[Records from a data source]
=== Begin Enclosure ===

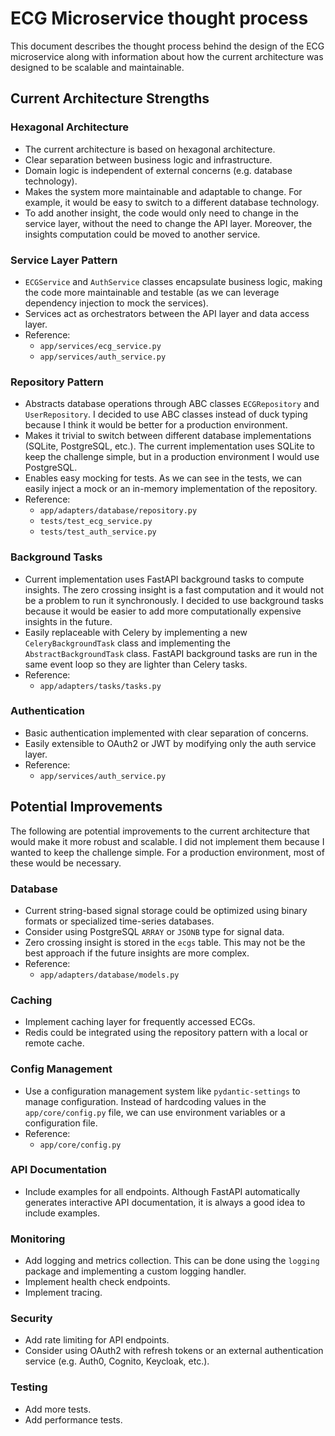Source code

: # ECG Microservice thought process

This document describes the thought process behind the design of the ECG microservice along with information about how the current architecture was designed to be scalable and maintainable.

## Current Architecture Strengths

### Hexagonal Architecture
- The current architecture is based on hexagonal architecture.
- Clear separation between business logic and infrastructure.
- Domain logic is independent of external concerns (e.g. database technology).
- Makes the system more maintainable and adaptable to change. For example, it would be easy to switch to a different database technology.
- To add another insight, the code would only need to change in the service layer, without the need to change the API layer. Moreover, the insights computation could be moved to another service.

### Service Layer Pattern
- `ECGService` and `AuthService` classes encapsulate business logic, making the code more maintainable and testable (as we can leverage dependency injection to mock the services).
- Services act as orchestrators between the API layer and data access layer.
- Reference: 
    - `app/services/ecg_service.py`
    - `app/services/auth_service.py`

### Repository Pattern
- Abstracts database operations through ABC classes `ECGRepository` and `UserRepository`. I decided to use ABC classes instead of duck typing because I think it would be better for a production environment.
- Makes it trivial to switch between different database implementations (SQLite, PostgreSQL, etc.). The current implementation uses SQLite to keep the challenge simple, but in a production environment I would use PostgreSQL.
- Enables easy mocking for tests. As we can see in the tests, we can easily inject a mock or an in-memory implementation of the repository.
- Reference:
    - `app/adapters/database/repository.py`
    - `tests/test_ecg_service.py`
    - `tests/test_auth_service.py`

### Background Tasks
- Current implementation uses FastAPI background tasks to compute insights. The zero crossing insight is a fast computation and it would not be a problem to run it synchronously. I decided to use background tasks because it would be easier to add more computationally expensive insights in the future.
- Easily replaceable with Celery by implementing a new `CeleryBackgroundTask` class and implementing the `AbstractBackgroundTask` class. FastAPI background tasks are run in the same event loop so they are lighter than Celery tasks.
- Reference:
    - `app/adapters/tasks/tasks.py`

### Authentication
- Basic authentication implemented with clear separation of concerns. 
- Easily extensible to OAuth2 or JWT by modifying only the auth service layer.
- Reference:
    - `app/services/auth_service.py`

## Potential Improvements

The following are potential improvements to the current architecture that would make it more robust and scalable. I did not implement them because I wanted to keep the challenge simple. For a production environment, most of these would be necessary.

### Database
- Current string-based signal storage could be optimized using binary formats or specialized time-series databases.
- Consider using PostgreSQL `ARRAY` or `JSONB` type for signal data.
- Zero crossing insight is stored in the `ecgs` table. This may not be the best approach if the future insights are more complex. 
- Reference:
    - `app/adapters/database/models.py`

### Caching
- Implement caching layer for frequently accessed ECGs.
- Redis could be integrated using the repository pattern with a local or remote cache.

### Config Management
- Use a configuration management system like `pydantic-settings` to manage configuration. Instead of hardcoding values in the `app/core/config.py` file, we can use environment variables or a configuration file.
- Reference:
    - `app/core/config.py`

### API Documentation
- Include examples for all endpoints. Although FastAPI automatically generates interactive API documentation, it is always a good idea to include examples.

### Monitoring
- Add logging and metrics collection. This can be done using the `logging` package and implementing a custom logging handler.
- Implement health check endpoints.
- Implement tracing.

### Security
- Add rate limiting for API endpoints. 
- Consider using OAuth2 with refresh tokens or an external authentication service (e.g. Auth0, Cognito, Keycloak, etc.).

### Testing
- Add more tests.
- Add performance tests.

=== End Enclosure ===

- Task goal
Produce the data again character for character, with the images left out.

- Response below
Source code

: # ECG Microservice thought process

This document describes the thought process behind the design of the ECG microservice along with information about how the current architecture was designed to be scalable and maintainable.

## Current Architecture Strengths

### Hexagonal Architecture
- The current architecture is based on hexagonal architecture.
- Clear separation between business logic and infrastructure.
- Domain logic is independent of external concerns (e.g. database technology).
- Makes the system more maintainable and adaptable to change. For example, it would be easy to switch to a different database technology.
- To add another insight, the code would only need to change in the service layer, without the need to change the API layer. Moreover, the insights computation could be moved to another service.

### Service Layer Pattern
- `ECGService` and `AuthService` classes encapsulate business logic, making the code more maintainable and testable (as we can leverage dependency injection to mock the services).
- Services act as orchestrators between the API layer and data access layer.
- Reference: 
    - `app/services/ecg_service.py`
    - `app/services/auth_service.py`

### Repository Pattern
- Abstracts database operations through ABC classes `ECGRepository` and `UserRepository`. I decided to use ABC classes instead of duck typing because I think it would be better for a production environment.
- Makes it trivial to switch between different database implementations (SQLite, PostgreSQL, etc.). The current implementation uses SQLite to keep the challenge simple, but in a production environment I would use PostgreSQL.
- Enables easy mocking for tests. As we can see in the tests, we can easily inject a mock or an in-memory implementation of the repository.
- Reference:
    - `app/adapters/database/repository.py`
    - `tests/test_ecg_service.py`
    - `tests/test_auth_service.py`

### Background Tasks
- Current implementation uses FastAPI background tasks to compute insights. The zero crossing insight is a fast computation and it would not be a problem to run it synchronously. I decided to use background tasks because it would be easier to add more computationally expensive insights in the future.
- Easily replaceable with Celery by implementing a new `CeleryBackgroundTask` class and implementing the `AbstractBackgroundTask` class. FastAPI background tasks are run in the same event loop so they are lighter than Celery tasks.
- Reference:
    - `app/adapters/tasks/tasks.py`

### Authentication
- Basic authentication implemented with clear separation of concerns. 
- Easily extensible to OAuth2 or JWT by modifying only the auth service layer.
- Reference:
    - `app/services/auth_service.py`

## Potential Improvements

The following are potential improvements to the current architecture that would make it more robust and scalable. I did not implement them because I wanted to keep the challenge simple. For a production environment, most of these would be necessary.

### Database
- Current string-based signal storage could be optimized using binary formats or specialized time-series databases.
- Consider using PostgreSQL `ARRAY` or `JSONB` type for signal data.
- Zero crossing insight is stored in the `ecgs` table. This may not be the best approach if the future insights are more complex. 
- Reference:
    - `app/adapters/database/models.py`

### Caching
- Implement caching layer for frequently accessed ECGs.
- Redis could be integrated using the repository pattern with a local or remote cache.

### Config Management
- Use a configuration management system like `pydantic-settings` to manage configuration. Instead of hardcoding values in the `app/core/config.py` file, we can use environment variables or a configuration file.
- Reference:
    - `app/core/config.py`

### API Documentation
- Include examples for all endpoints. Although FastAPI automatically generates interactive API documentation, it is always a good idea to include examples.

### Monitoring
- Add logging and metrics collection. This can be done using the `logging` package and implementing a custom logging handler.
- Implement health check endpoints.
- Implement tracing.

### Security
- Add rate limiting for API endpoints. 
- Consider using OAuth2 with refresh tokens or an external authentication service (e.g. Auth0, Cognito, Keycloak, etc.).

### Testing
- Add more tests.
- Add performance tests.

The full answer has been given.